# Task directions
Report how many lines of the records below include the word "Sources". Give nothing but the number.

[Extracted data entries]
▼
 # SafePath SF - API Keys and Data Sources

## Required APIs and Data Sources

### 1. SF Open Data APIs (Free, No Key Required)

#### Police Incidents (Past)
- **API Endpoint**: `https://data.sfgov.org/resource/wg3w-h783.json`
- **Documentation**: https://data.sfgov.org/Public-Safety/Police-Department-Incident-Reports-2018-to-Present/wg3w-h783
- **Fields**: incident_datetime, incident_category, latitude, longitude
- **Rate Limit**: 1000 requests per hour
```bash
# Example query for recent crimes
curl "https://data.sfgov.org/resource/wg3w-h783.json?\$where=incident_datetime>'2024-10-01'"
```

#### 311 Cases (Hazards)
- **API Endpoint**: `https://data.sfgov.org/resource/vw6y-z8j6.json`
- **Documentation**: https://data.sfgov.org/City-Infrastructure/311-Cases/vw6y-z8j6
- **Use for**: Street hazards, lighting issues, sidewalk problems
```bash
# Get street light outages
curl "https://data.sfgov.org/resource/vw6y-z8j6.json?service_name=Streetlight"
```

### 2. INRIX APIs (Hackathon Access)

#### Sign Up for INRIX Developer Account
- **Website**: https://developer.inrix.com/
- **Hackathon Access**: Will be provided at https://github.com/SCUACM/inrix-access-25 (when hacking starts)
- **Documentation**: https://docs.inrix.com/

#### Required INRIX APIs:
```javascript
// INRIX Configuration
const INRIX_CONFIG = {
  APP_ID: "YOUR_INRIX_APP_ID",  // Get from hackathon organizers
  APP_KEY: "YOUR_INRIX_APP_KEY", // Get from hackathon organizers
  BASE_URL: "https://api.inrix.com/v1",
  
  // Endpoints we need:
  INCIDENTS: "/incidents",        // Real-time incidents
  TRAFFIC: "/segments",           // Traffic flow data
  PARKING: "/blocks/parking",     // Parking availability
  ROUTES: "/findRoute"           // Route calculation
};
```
▲
▼
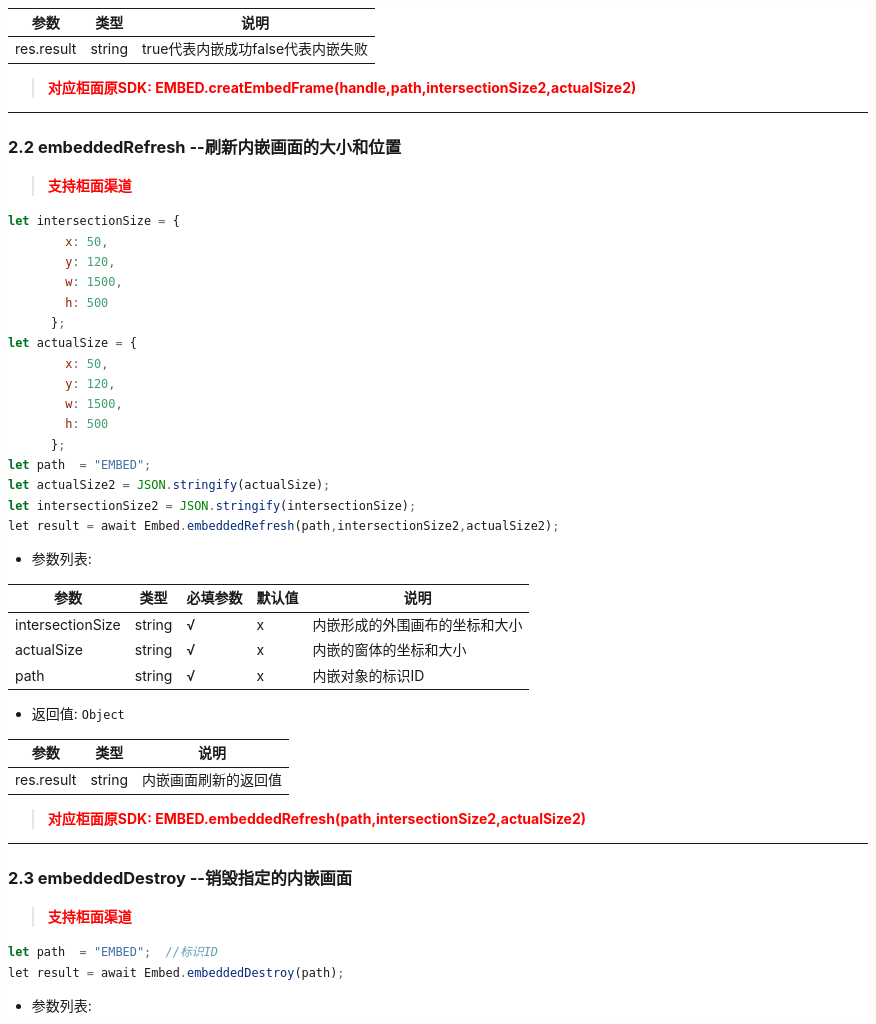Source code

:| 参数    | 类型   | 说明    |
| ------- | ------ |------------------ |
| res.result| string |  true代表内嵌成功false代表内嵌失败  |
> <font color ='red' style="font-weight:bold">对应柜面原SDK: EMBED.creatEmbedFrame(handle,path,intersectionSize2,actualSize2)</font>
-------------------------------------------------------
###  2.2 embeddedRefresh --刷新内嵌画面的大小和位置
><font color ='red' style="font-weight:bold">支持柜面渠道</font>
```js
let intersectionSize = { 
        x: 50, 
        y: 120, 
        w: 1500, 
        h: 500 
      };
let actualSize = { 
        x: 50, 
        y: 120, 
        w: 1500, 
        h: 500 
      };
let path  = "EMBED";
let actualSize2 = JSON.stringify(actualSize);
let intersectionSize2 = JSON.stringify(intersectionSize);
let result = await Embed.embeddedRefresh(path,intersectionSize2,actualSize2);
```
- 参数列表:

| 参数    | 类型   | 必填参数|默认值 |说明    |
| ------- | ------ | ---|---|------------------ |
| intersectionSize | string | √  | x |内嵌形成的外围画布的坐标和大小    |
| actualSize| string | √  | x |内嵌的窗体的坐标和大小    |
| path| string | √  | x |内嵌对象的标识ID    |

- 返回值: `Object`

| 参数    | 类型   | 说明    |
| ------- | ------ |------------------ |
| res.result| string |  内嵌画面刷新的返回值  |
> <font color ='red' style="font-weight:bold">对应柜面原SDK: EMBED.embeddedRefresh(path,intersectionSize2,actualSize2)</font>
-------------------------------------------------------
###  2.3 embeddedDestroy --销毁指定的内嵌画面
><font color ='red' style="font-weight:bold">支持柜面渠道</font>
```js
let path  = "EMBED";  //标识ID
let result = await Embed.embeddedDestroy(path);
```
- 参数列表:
▲
# Written response
2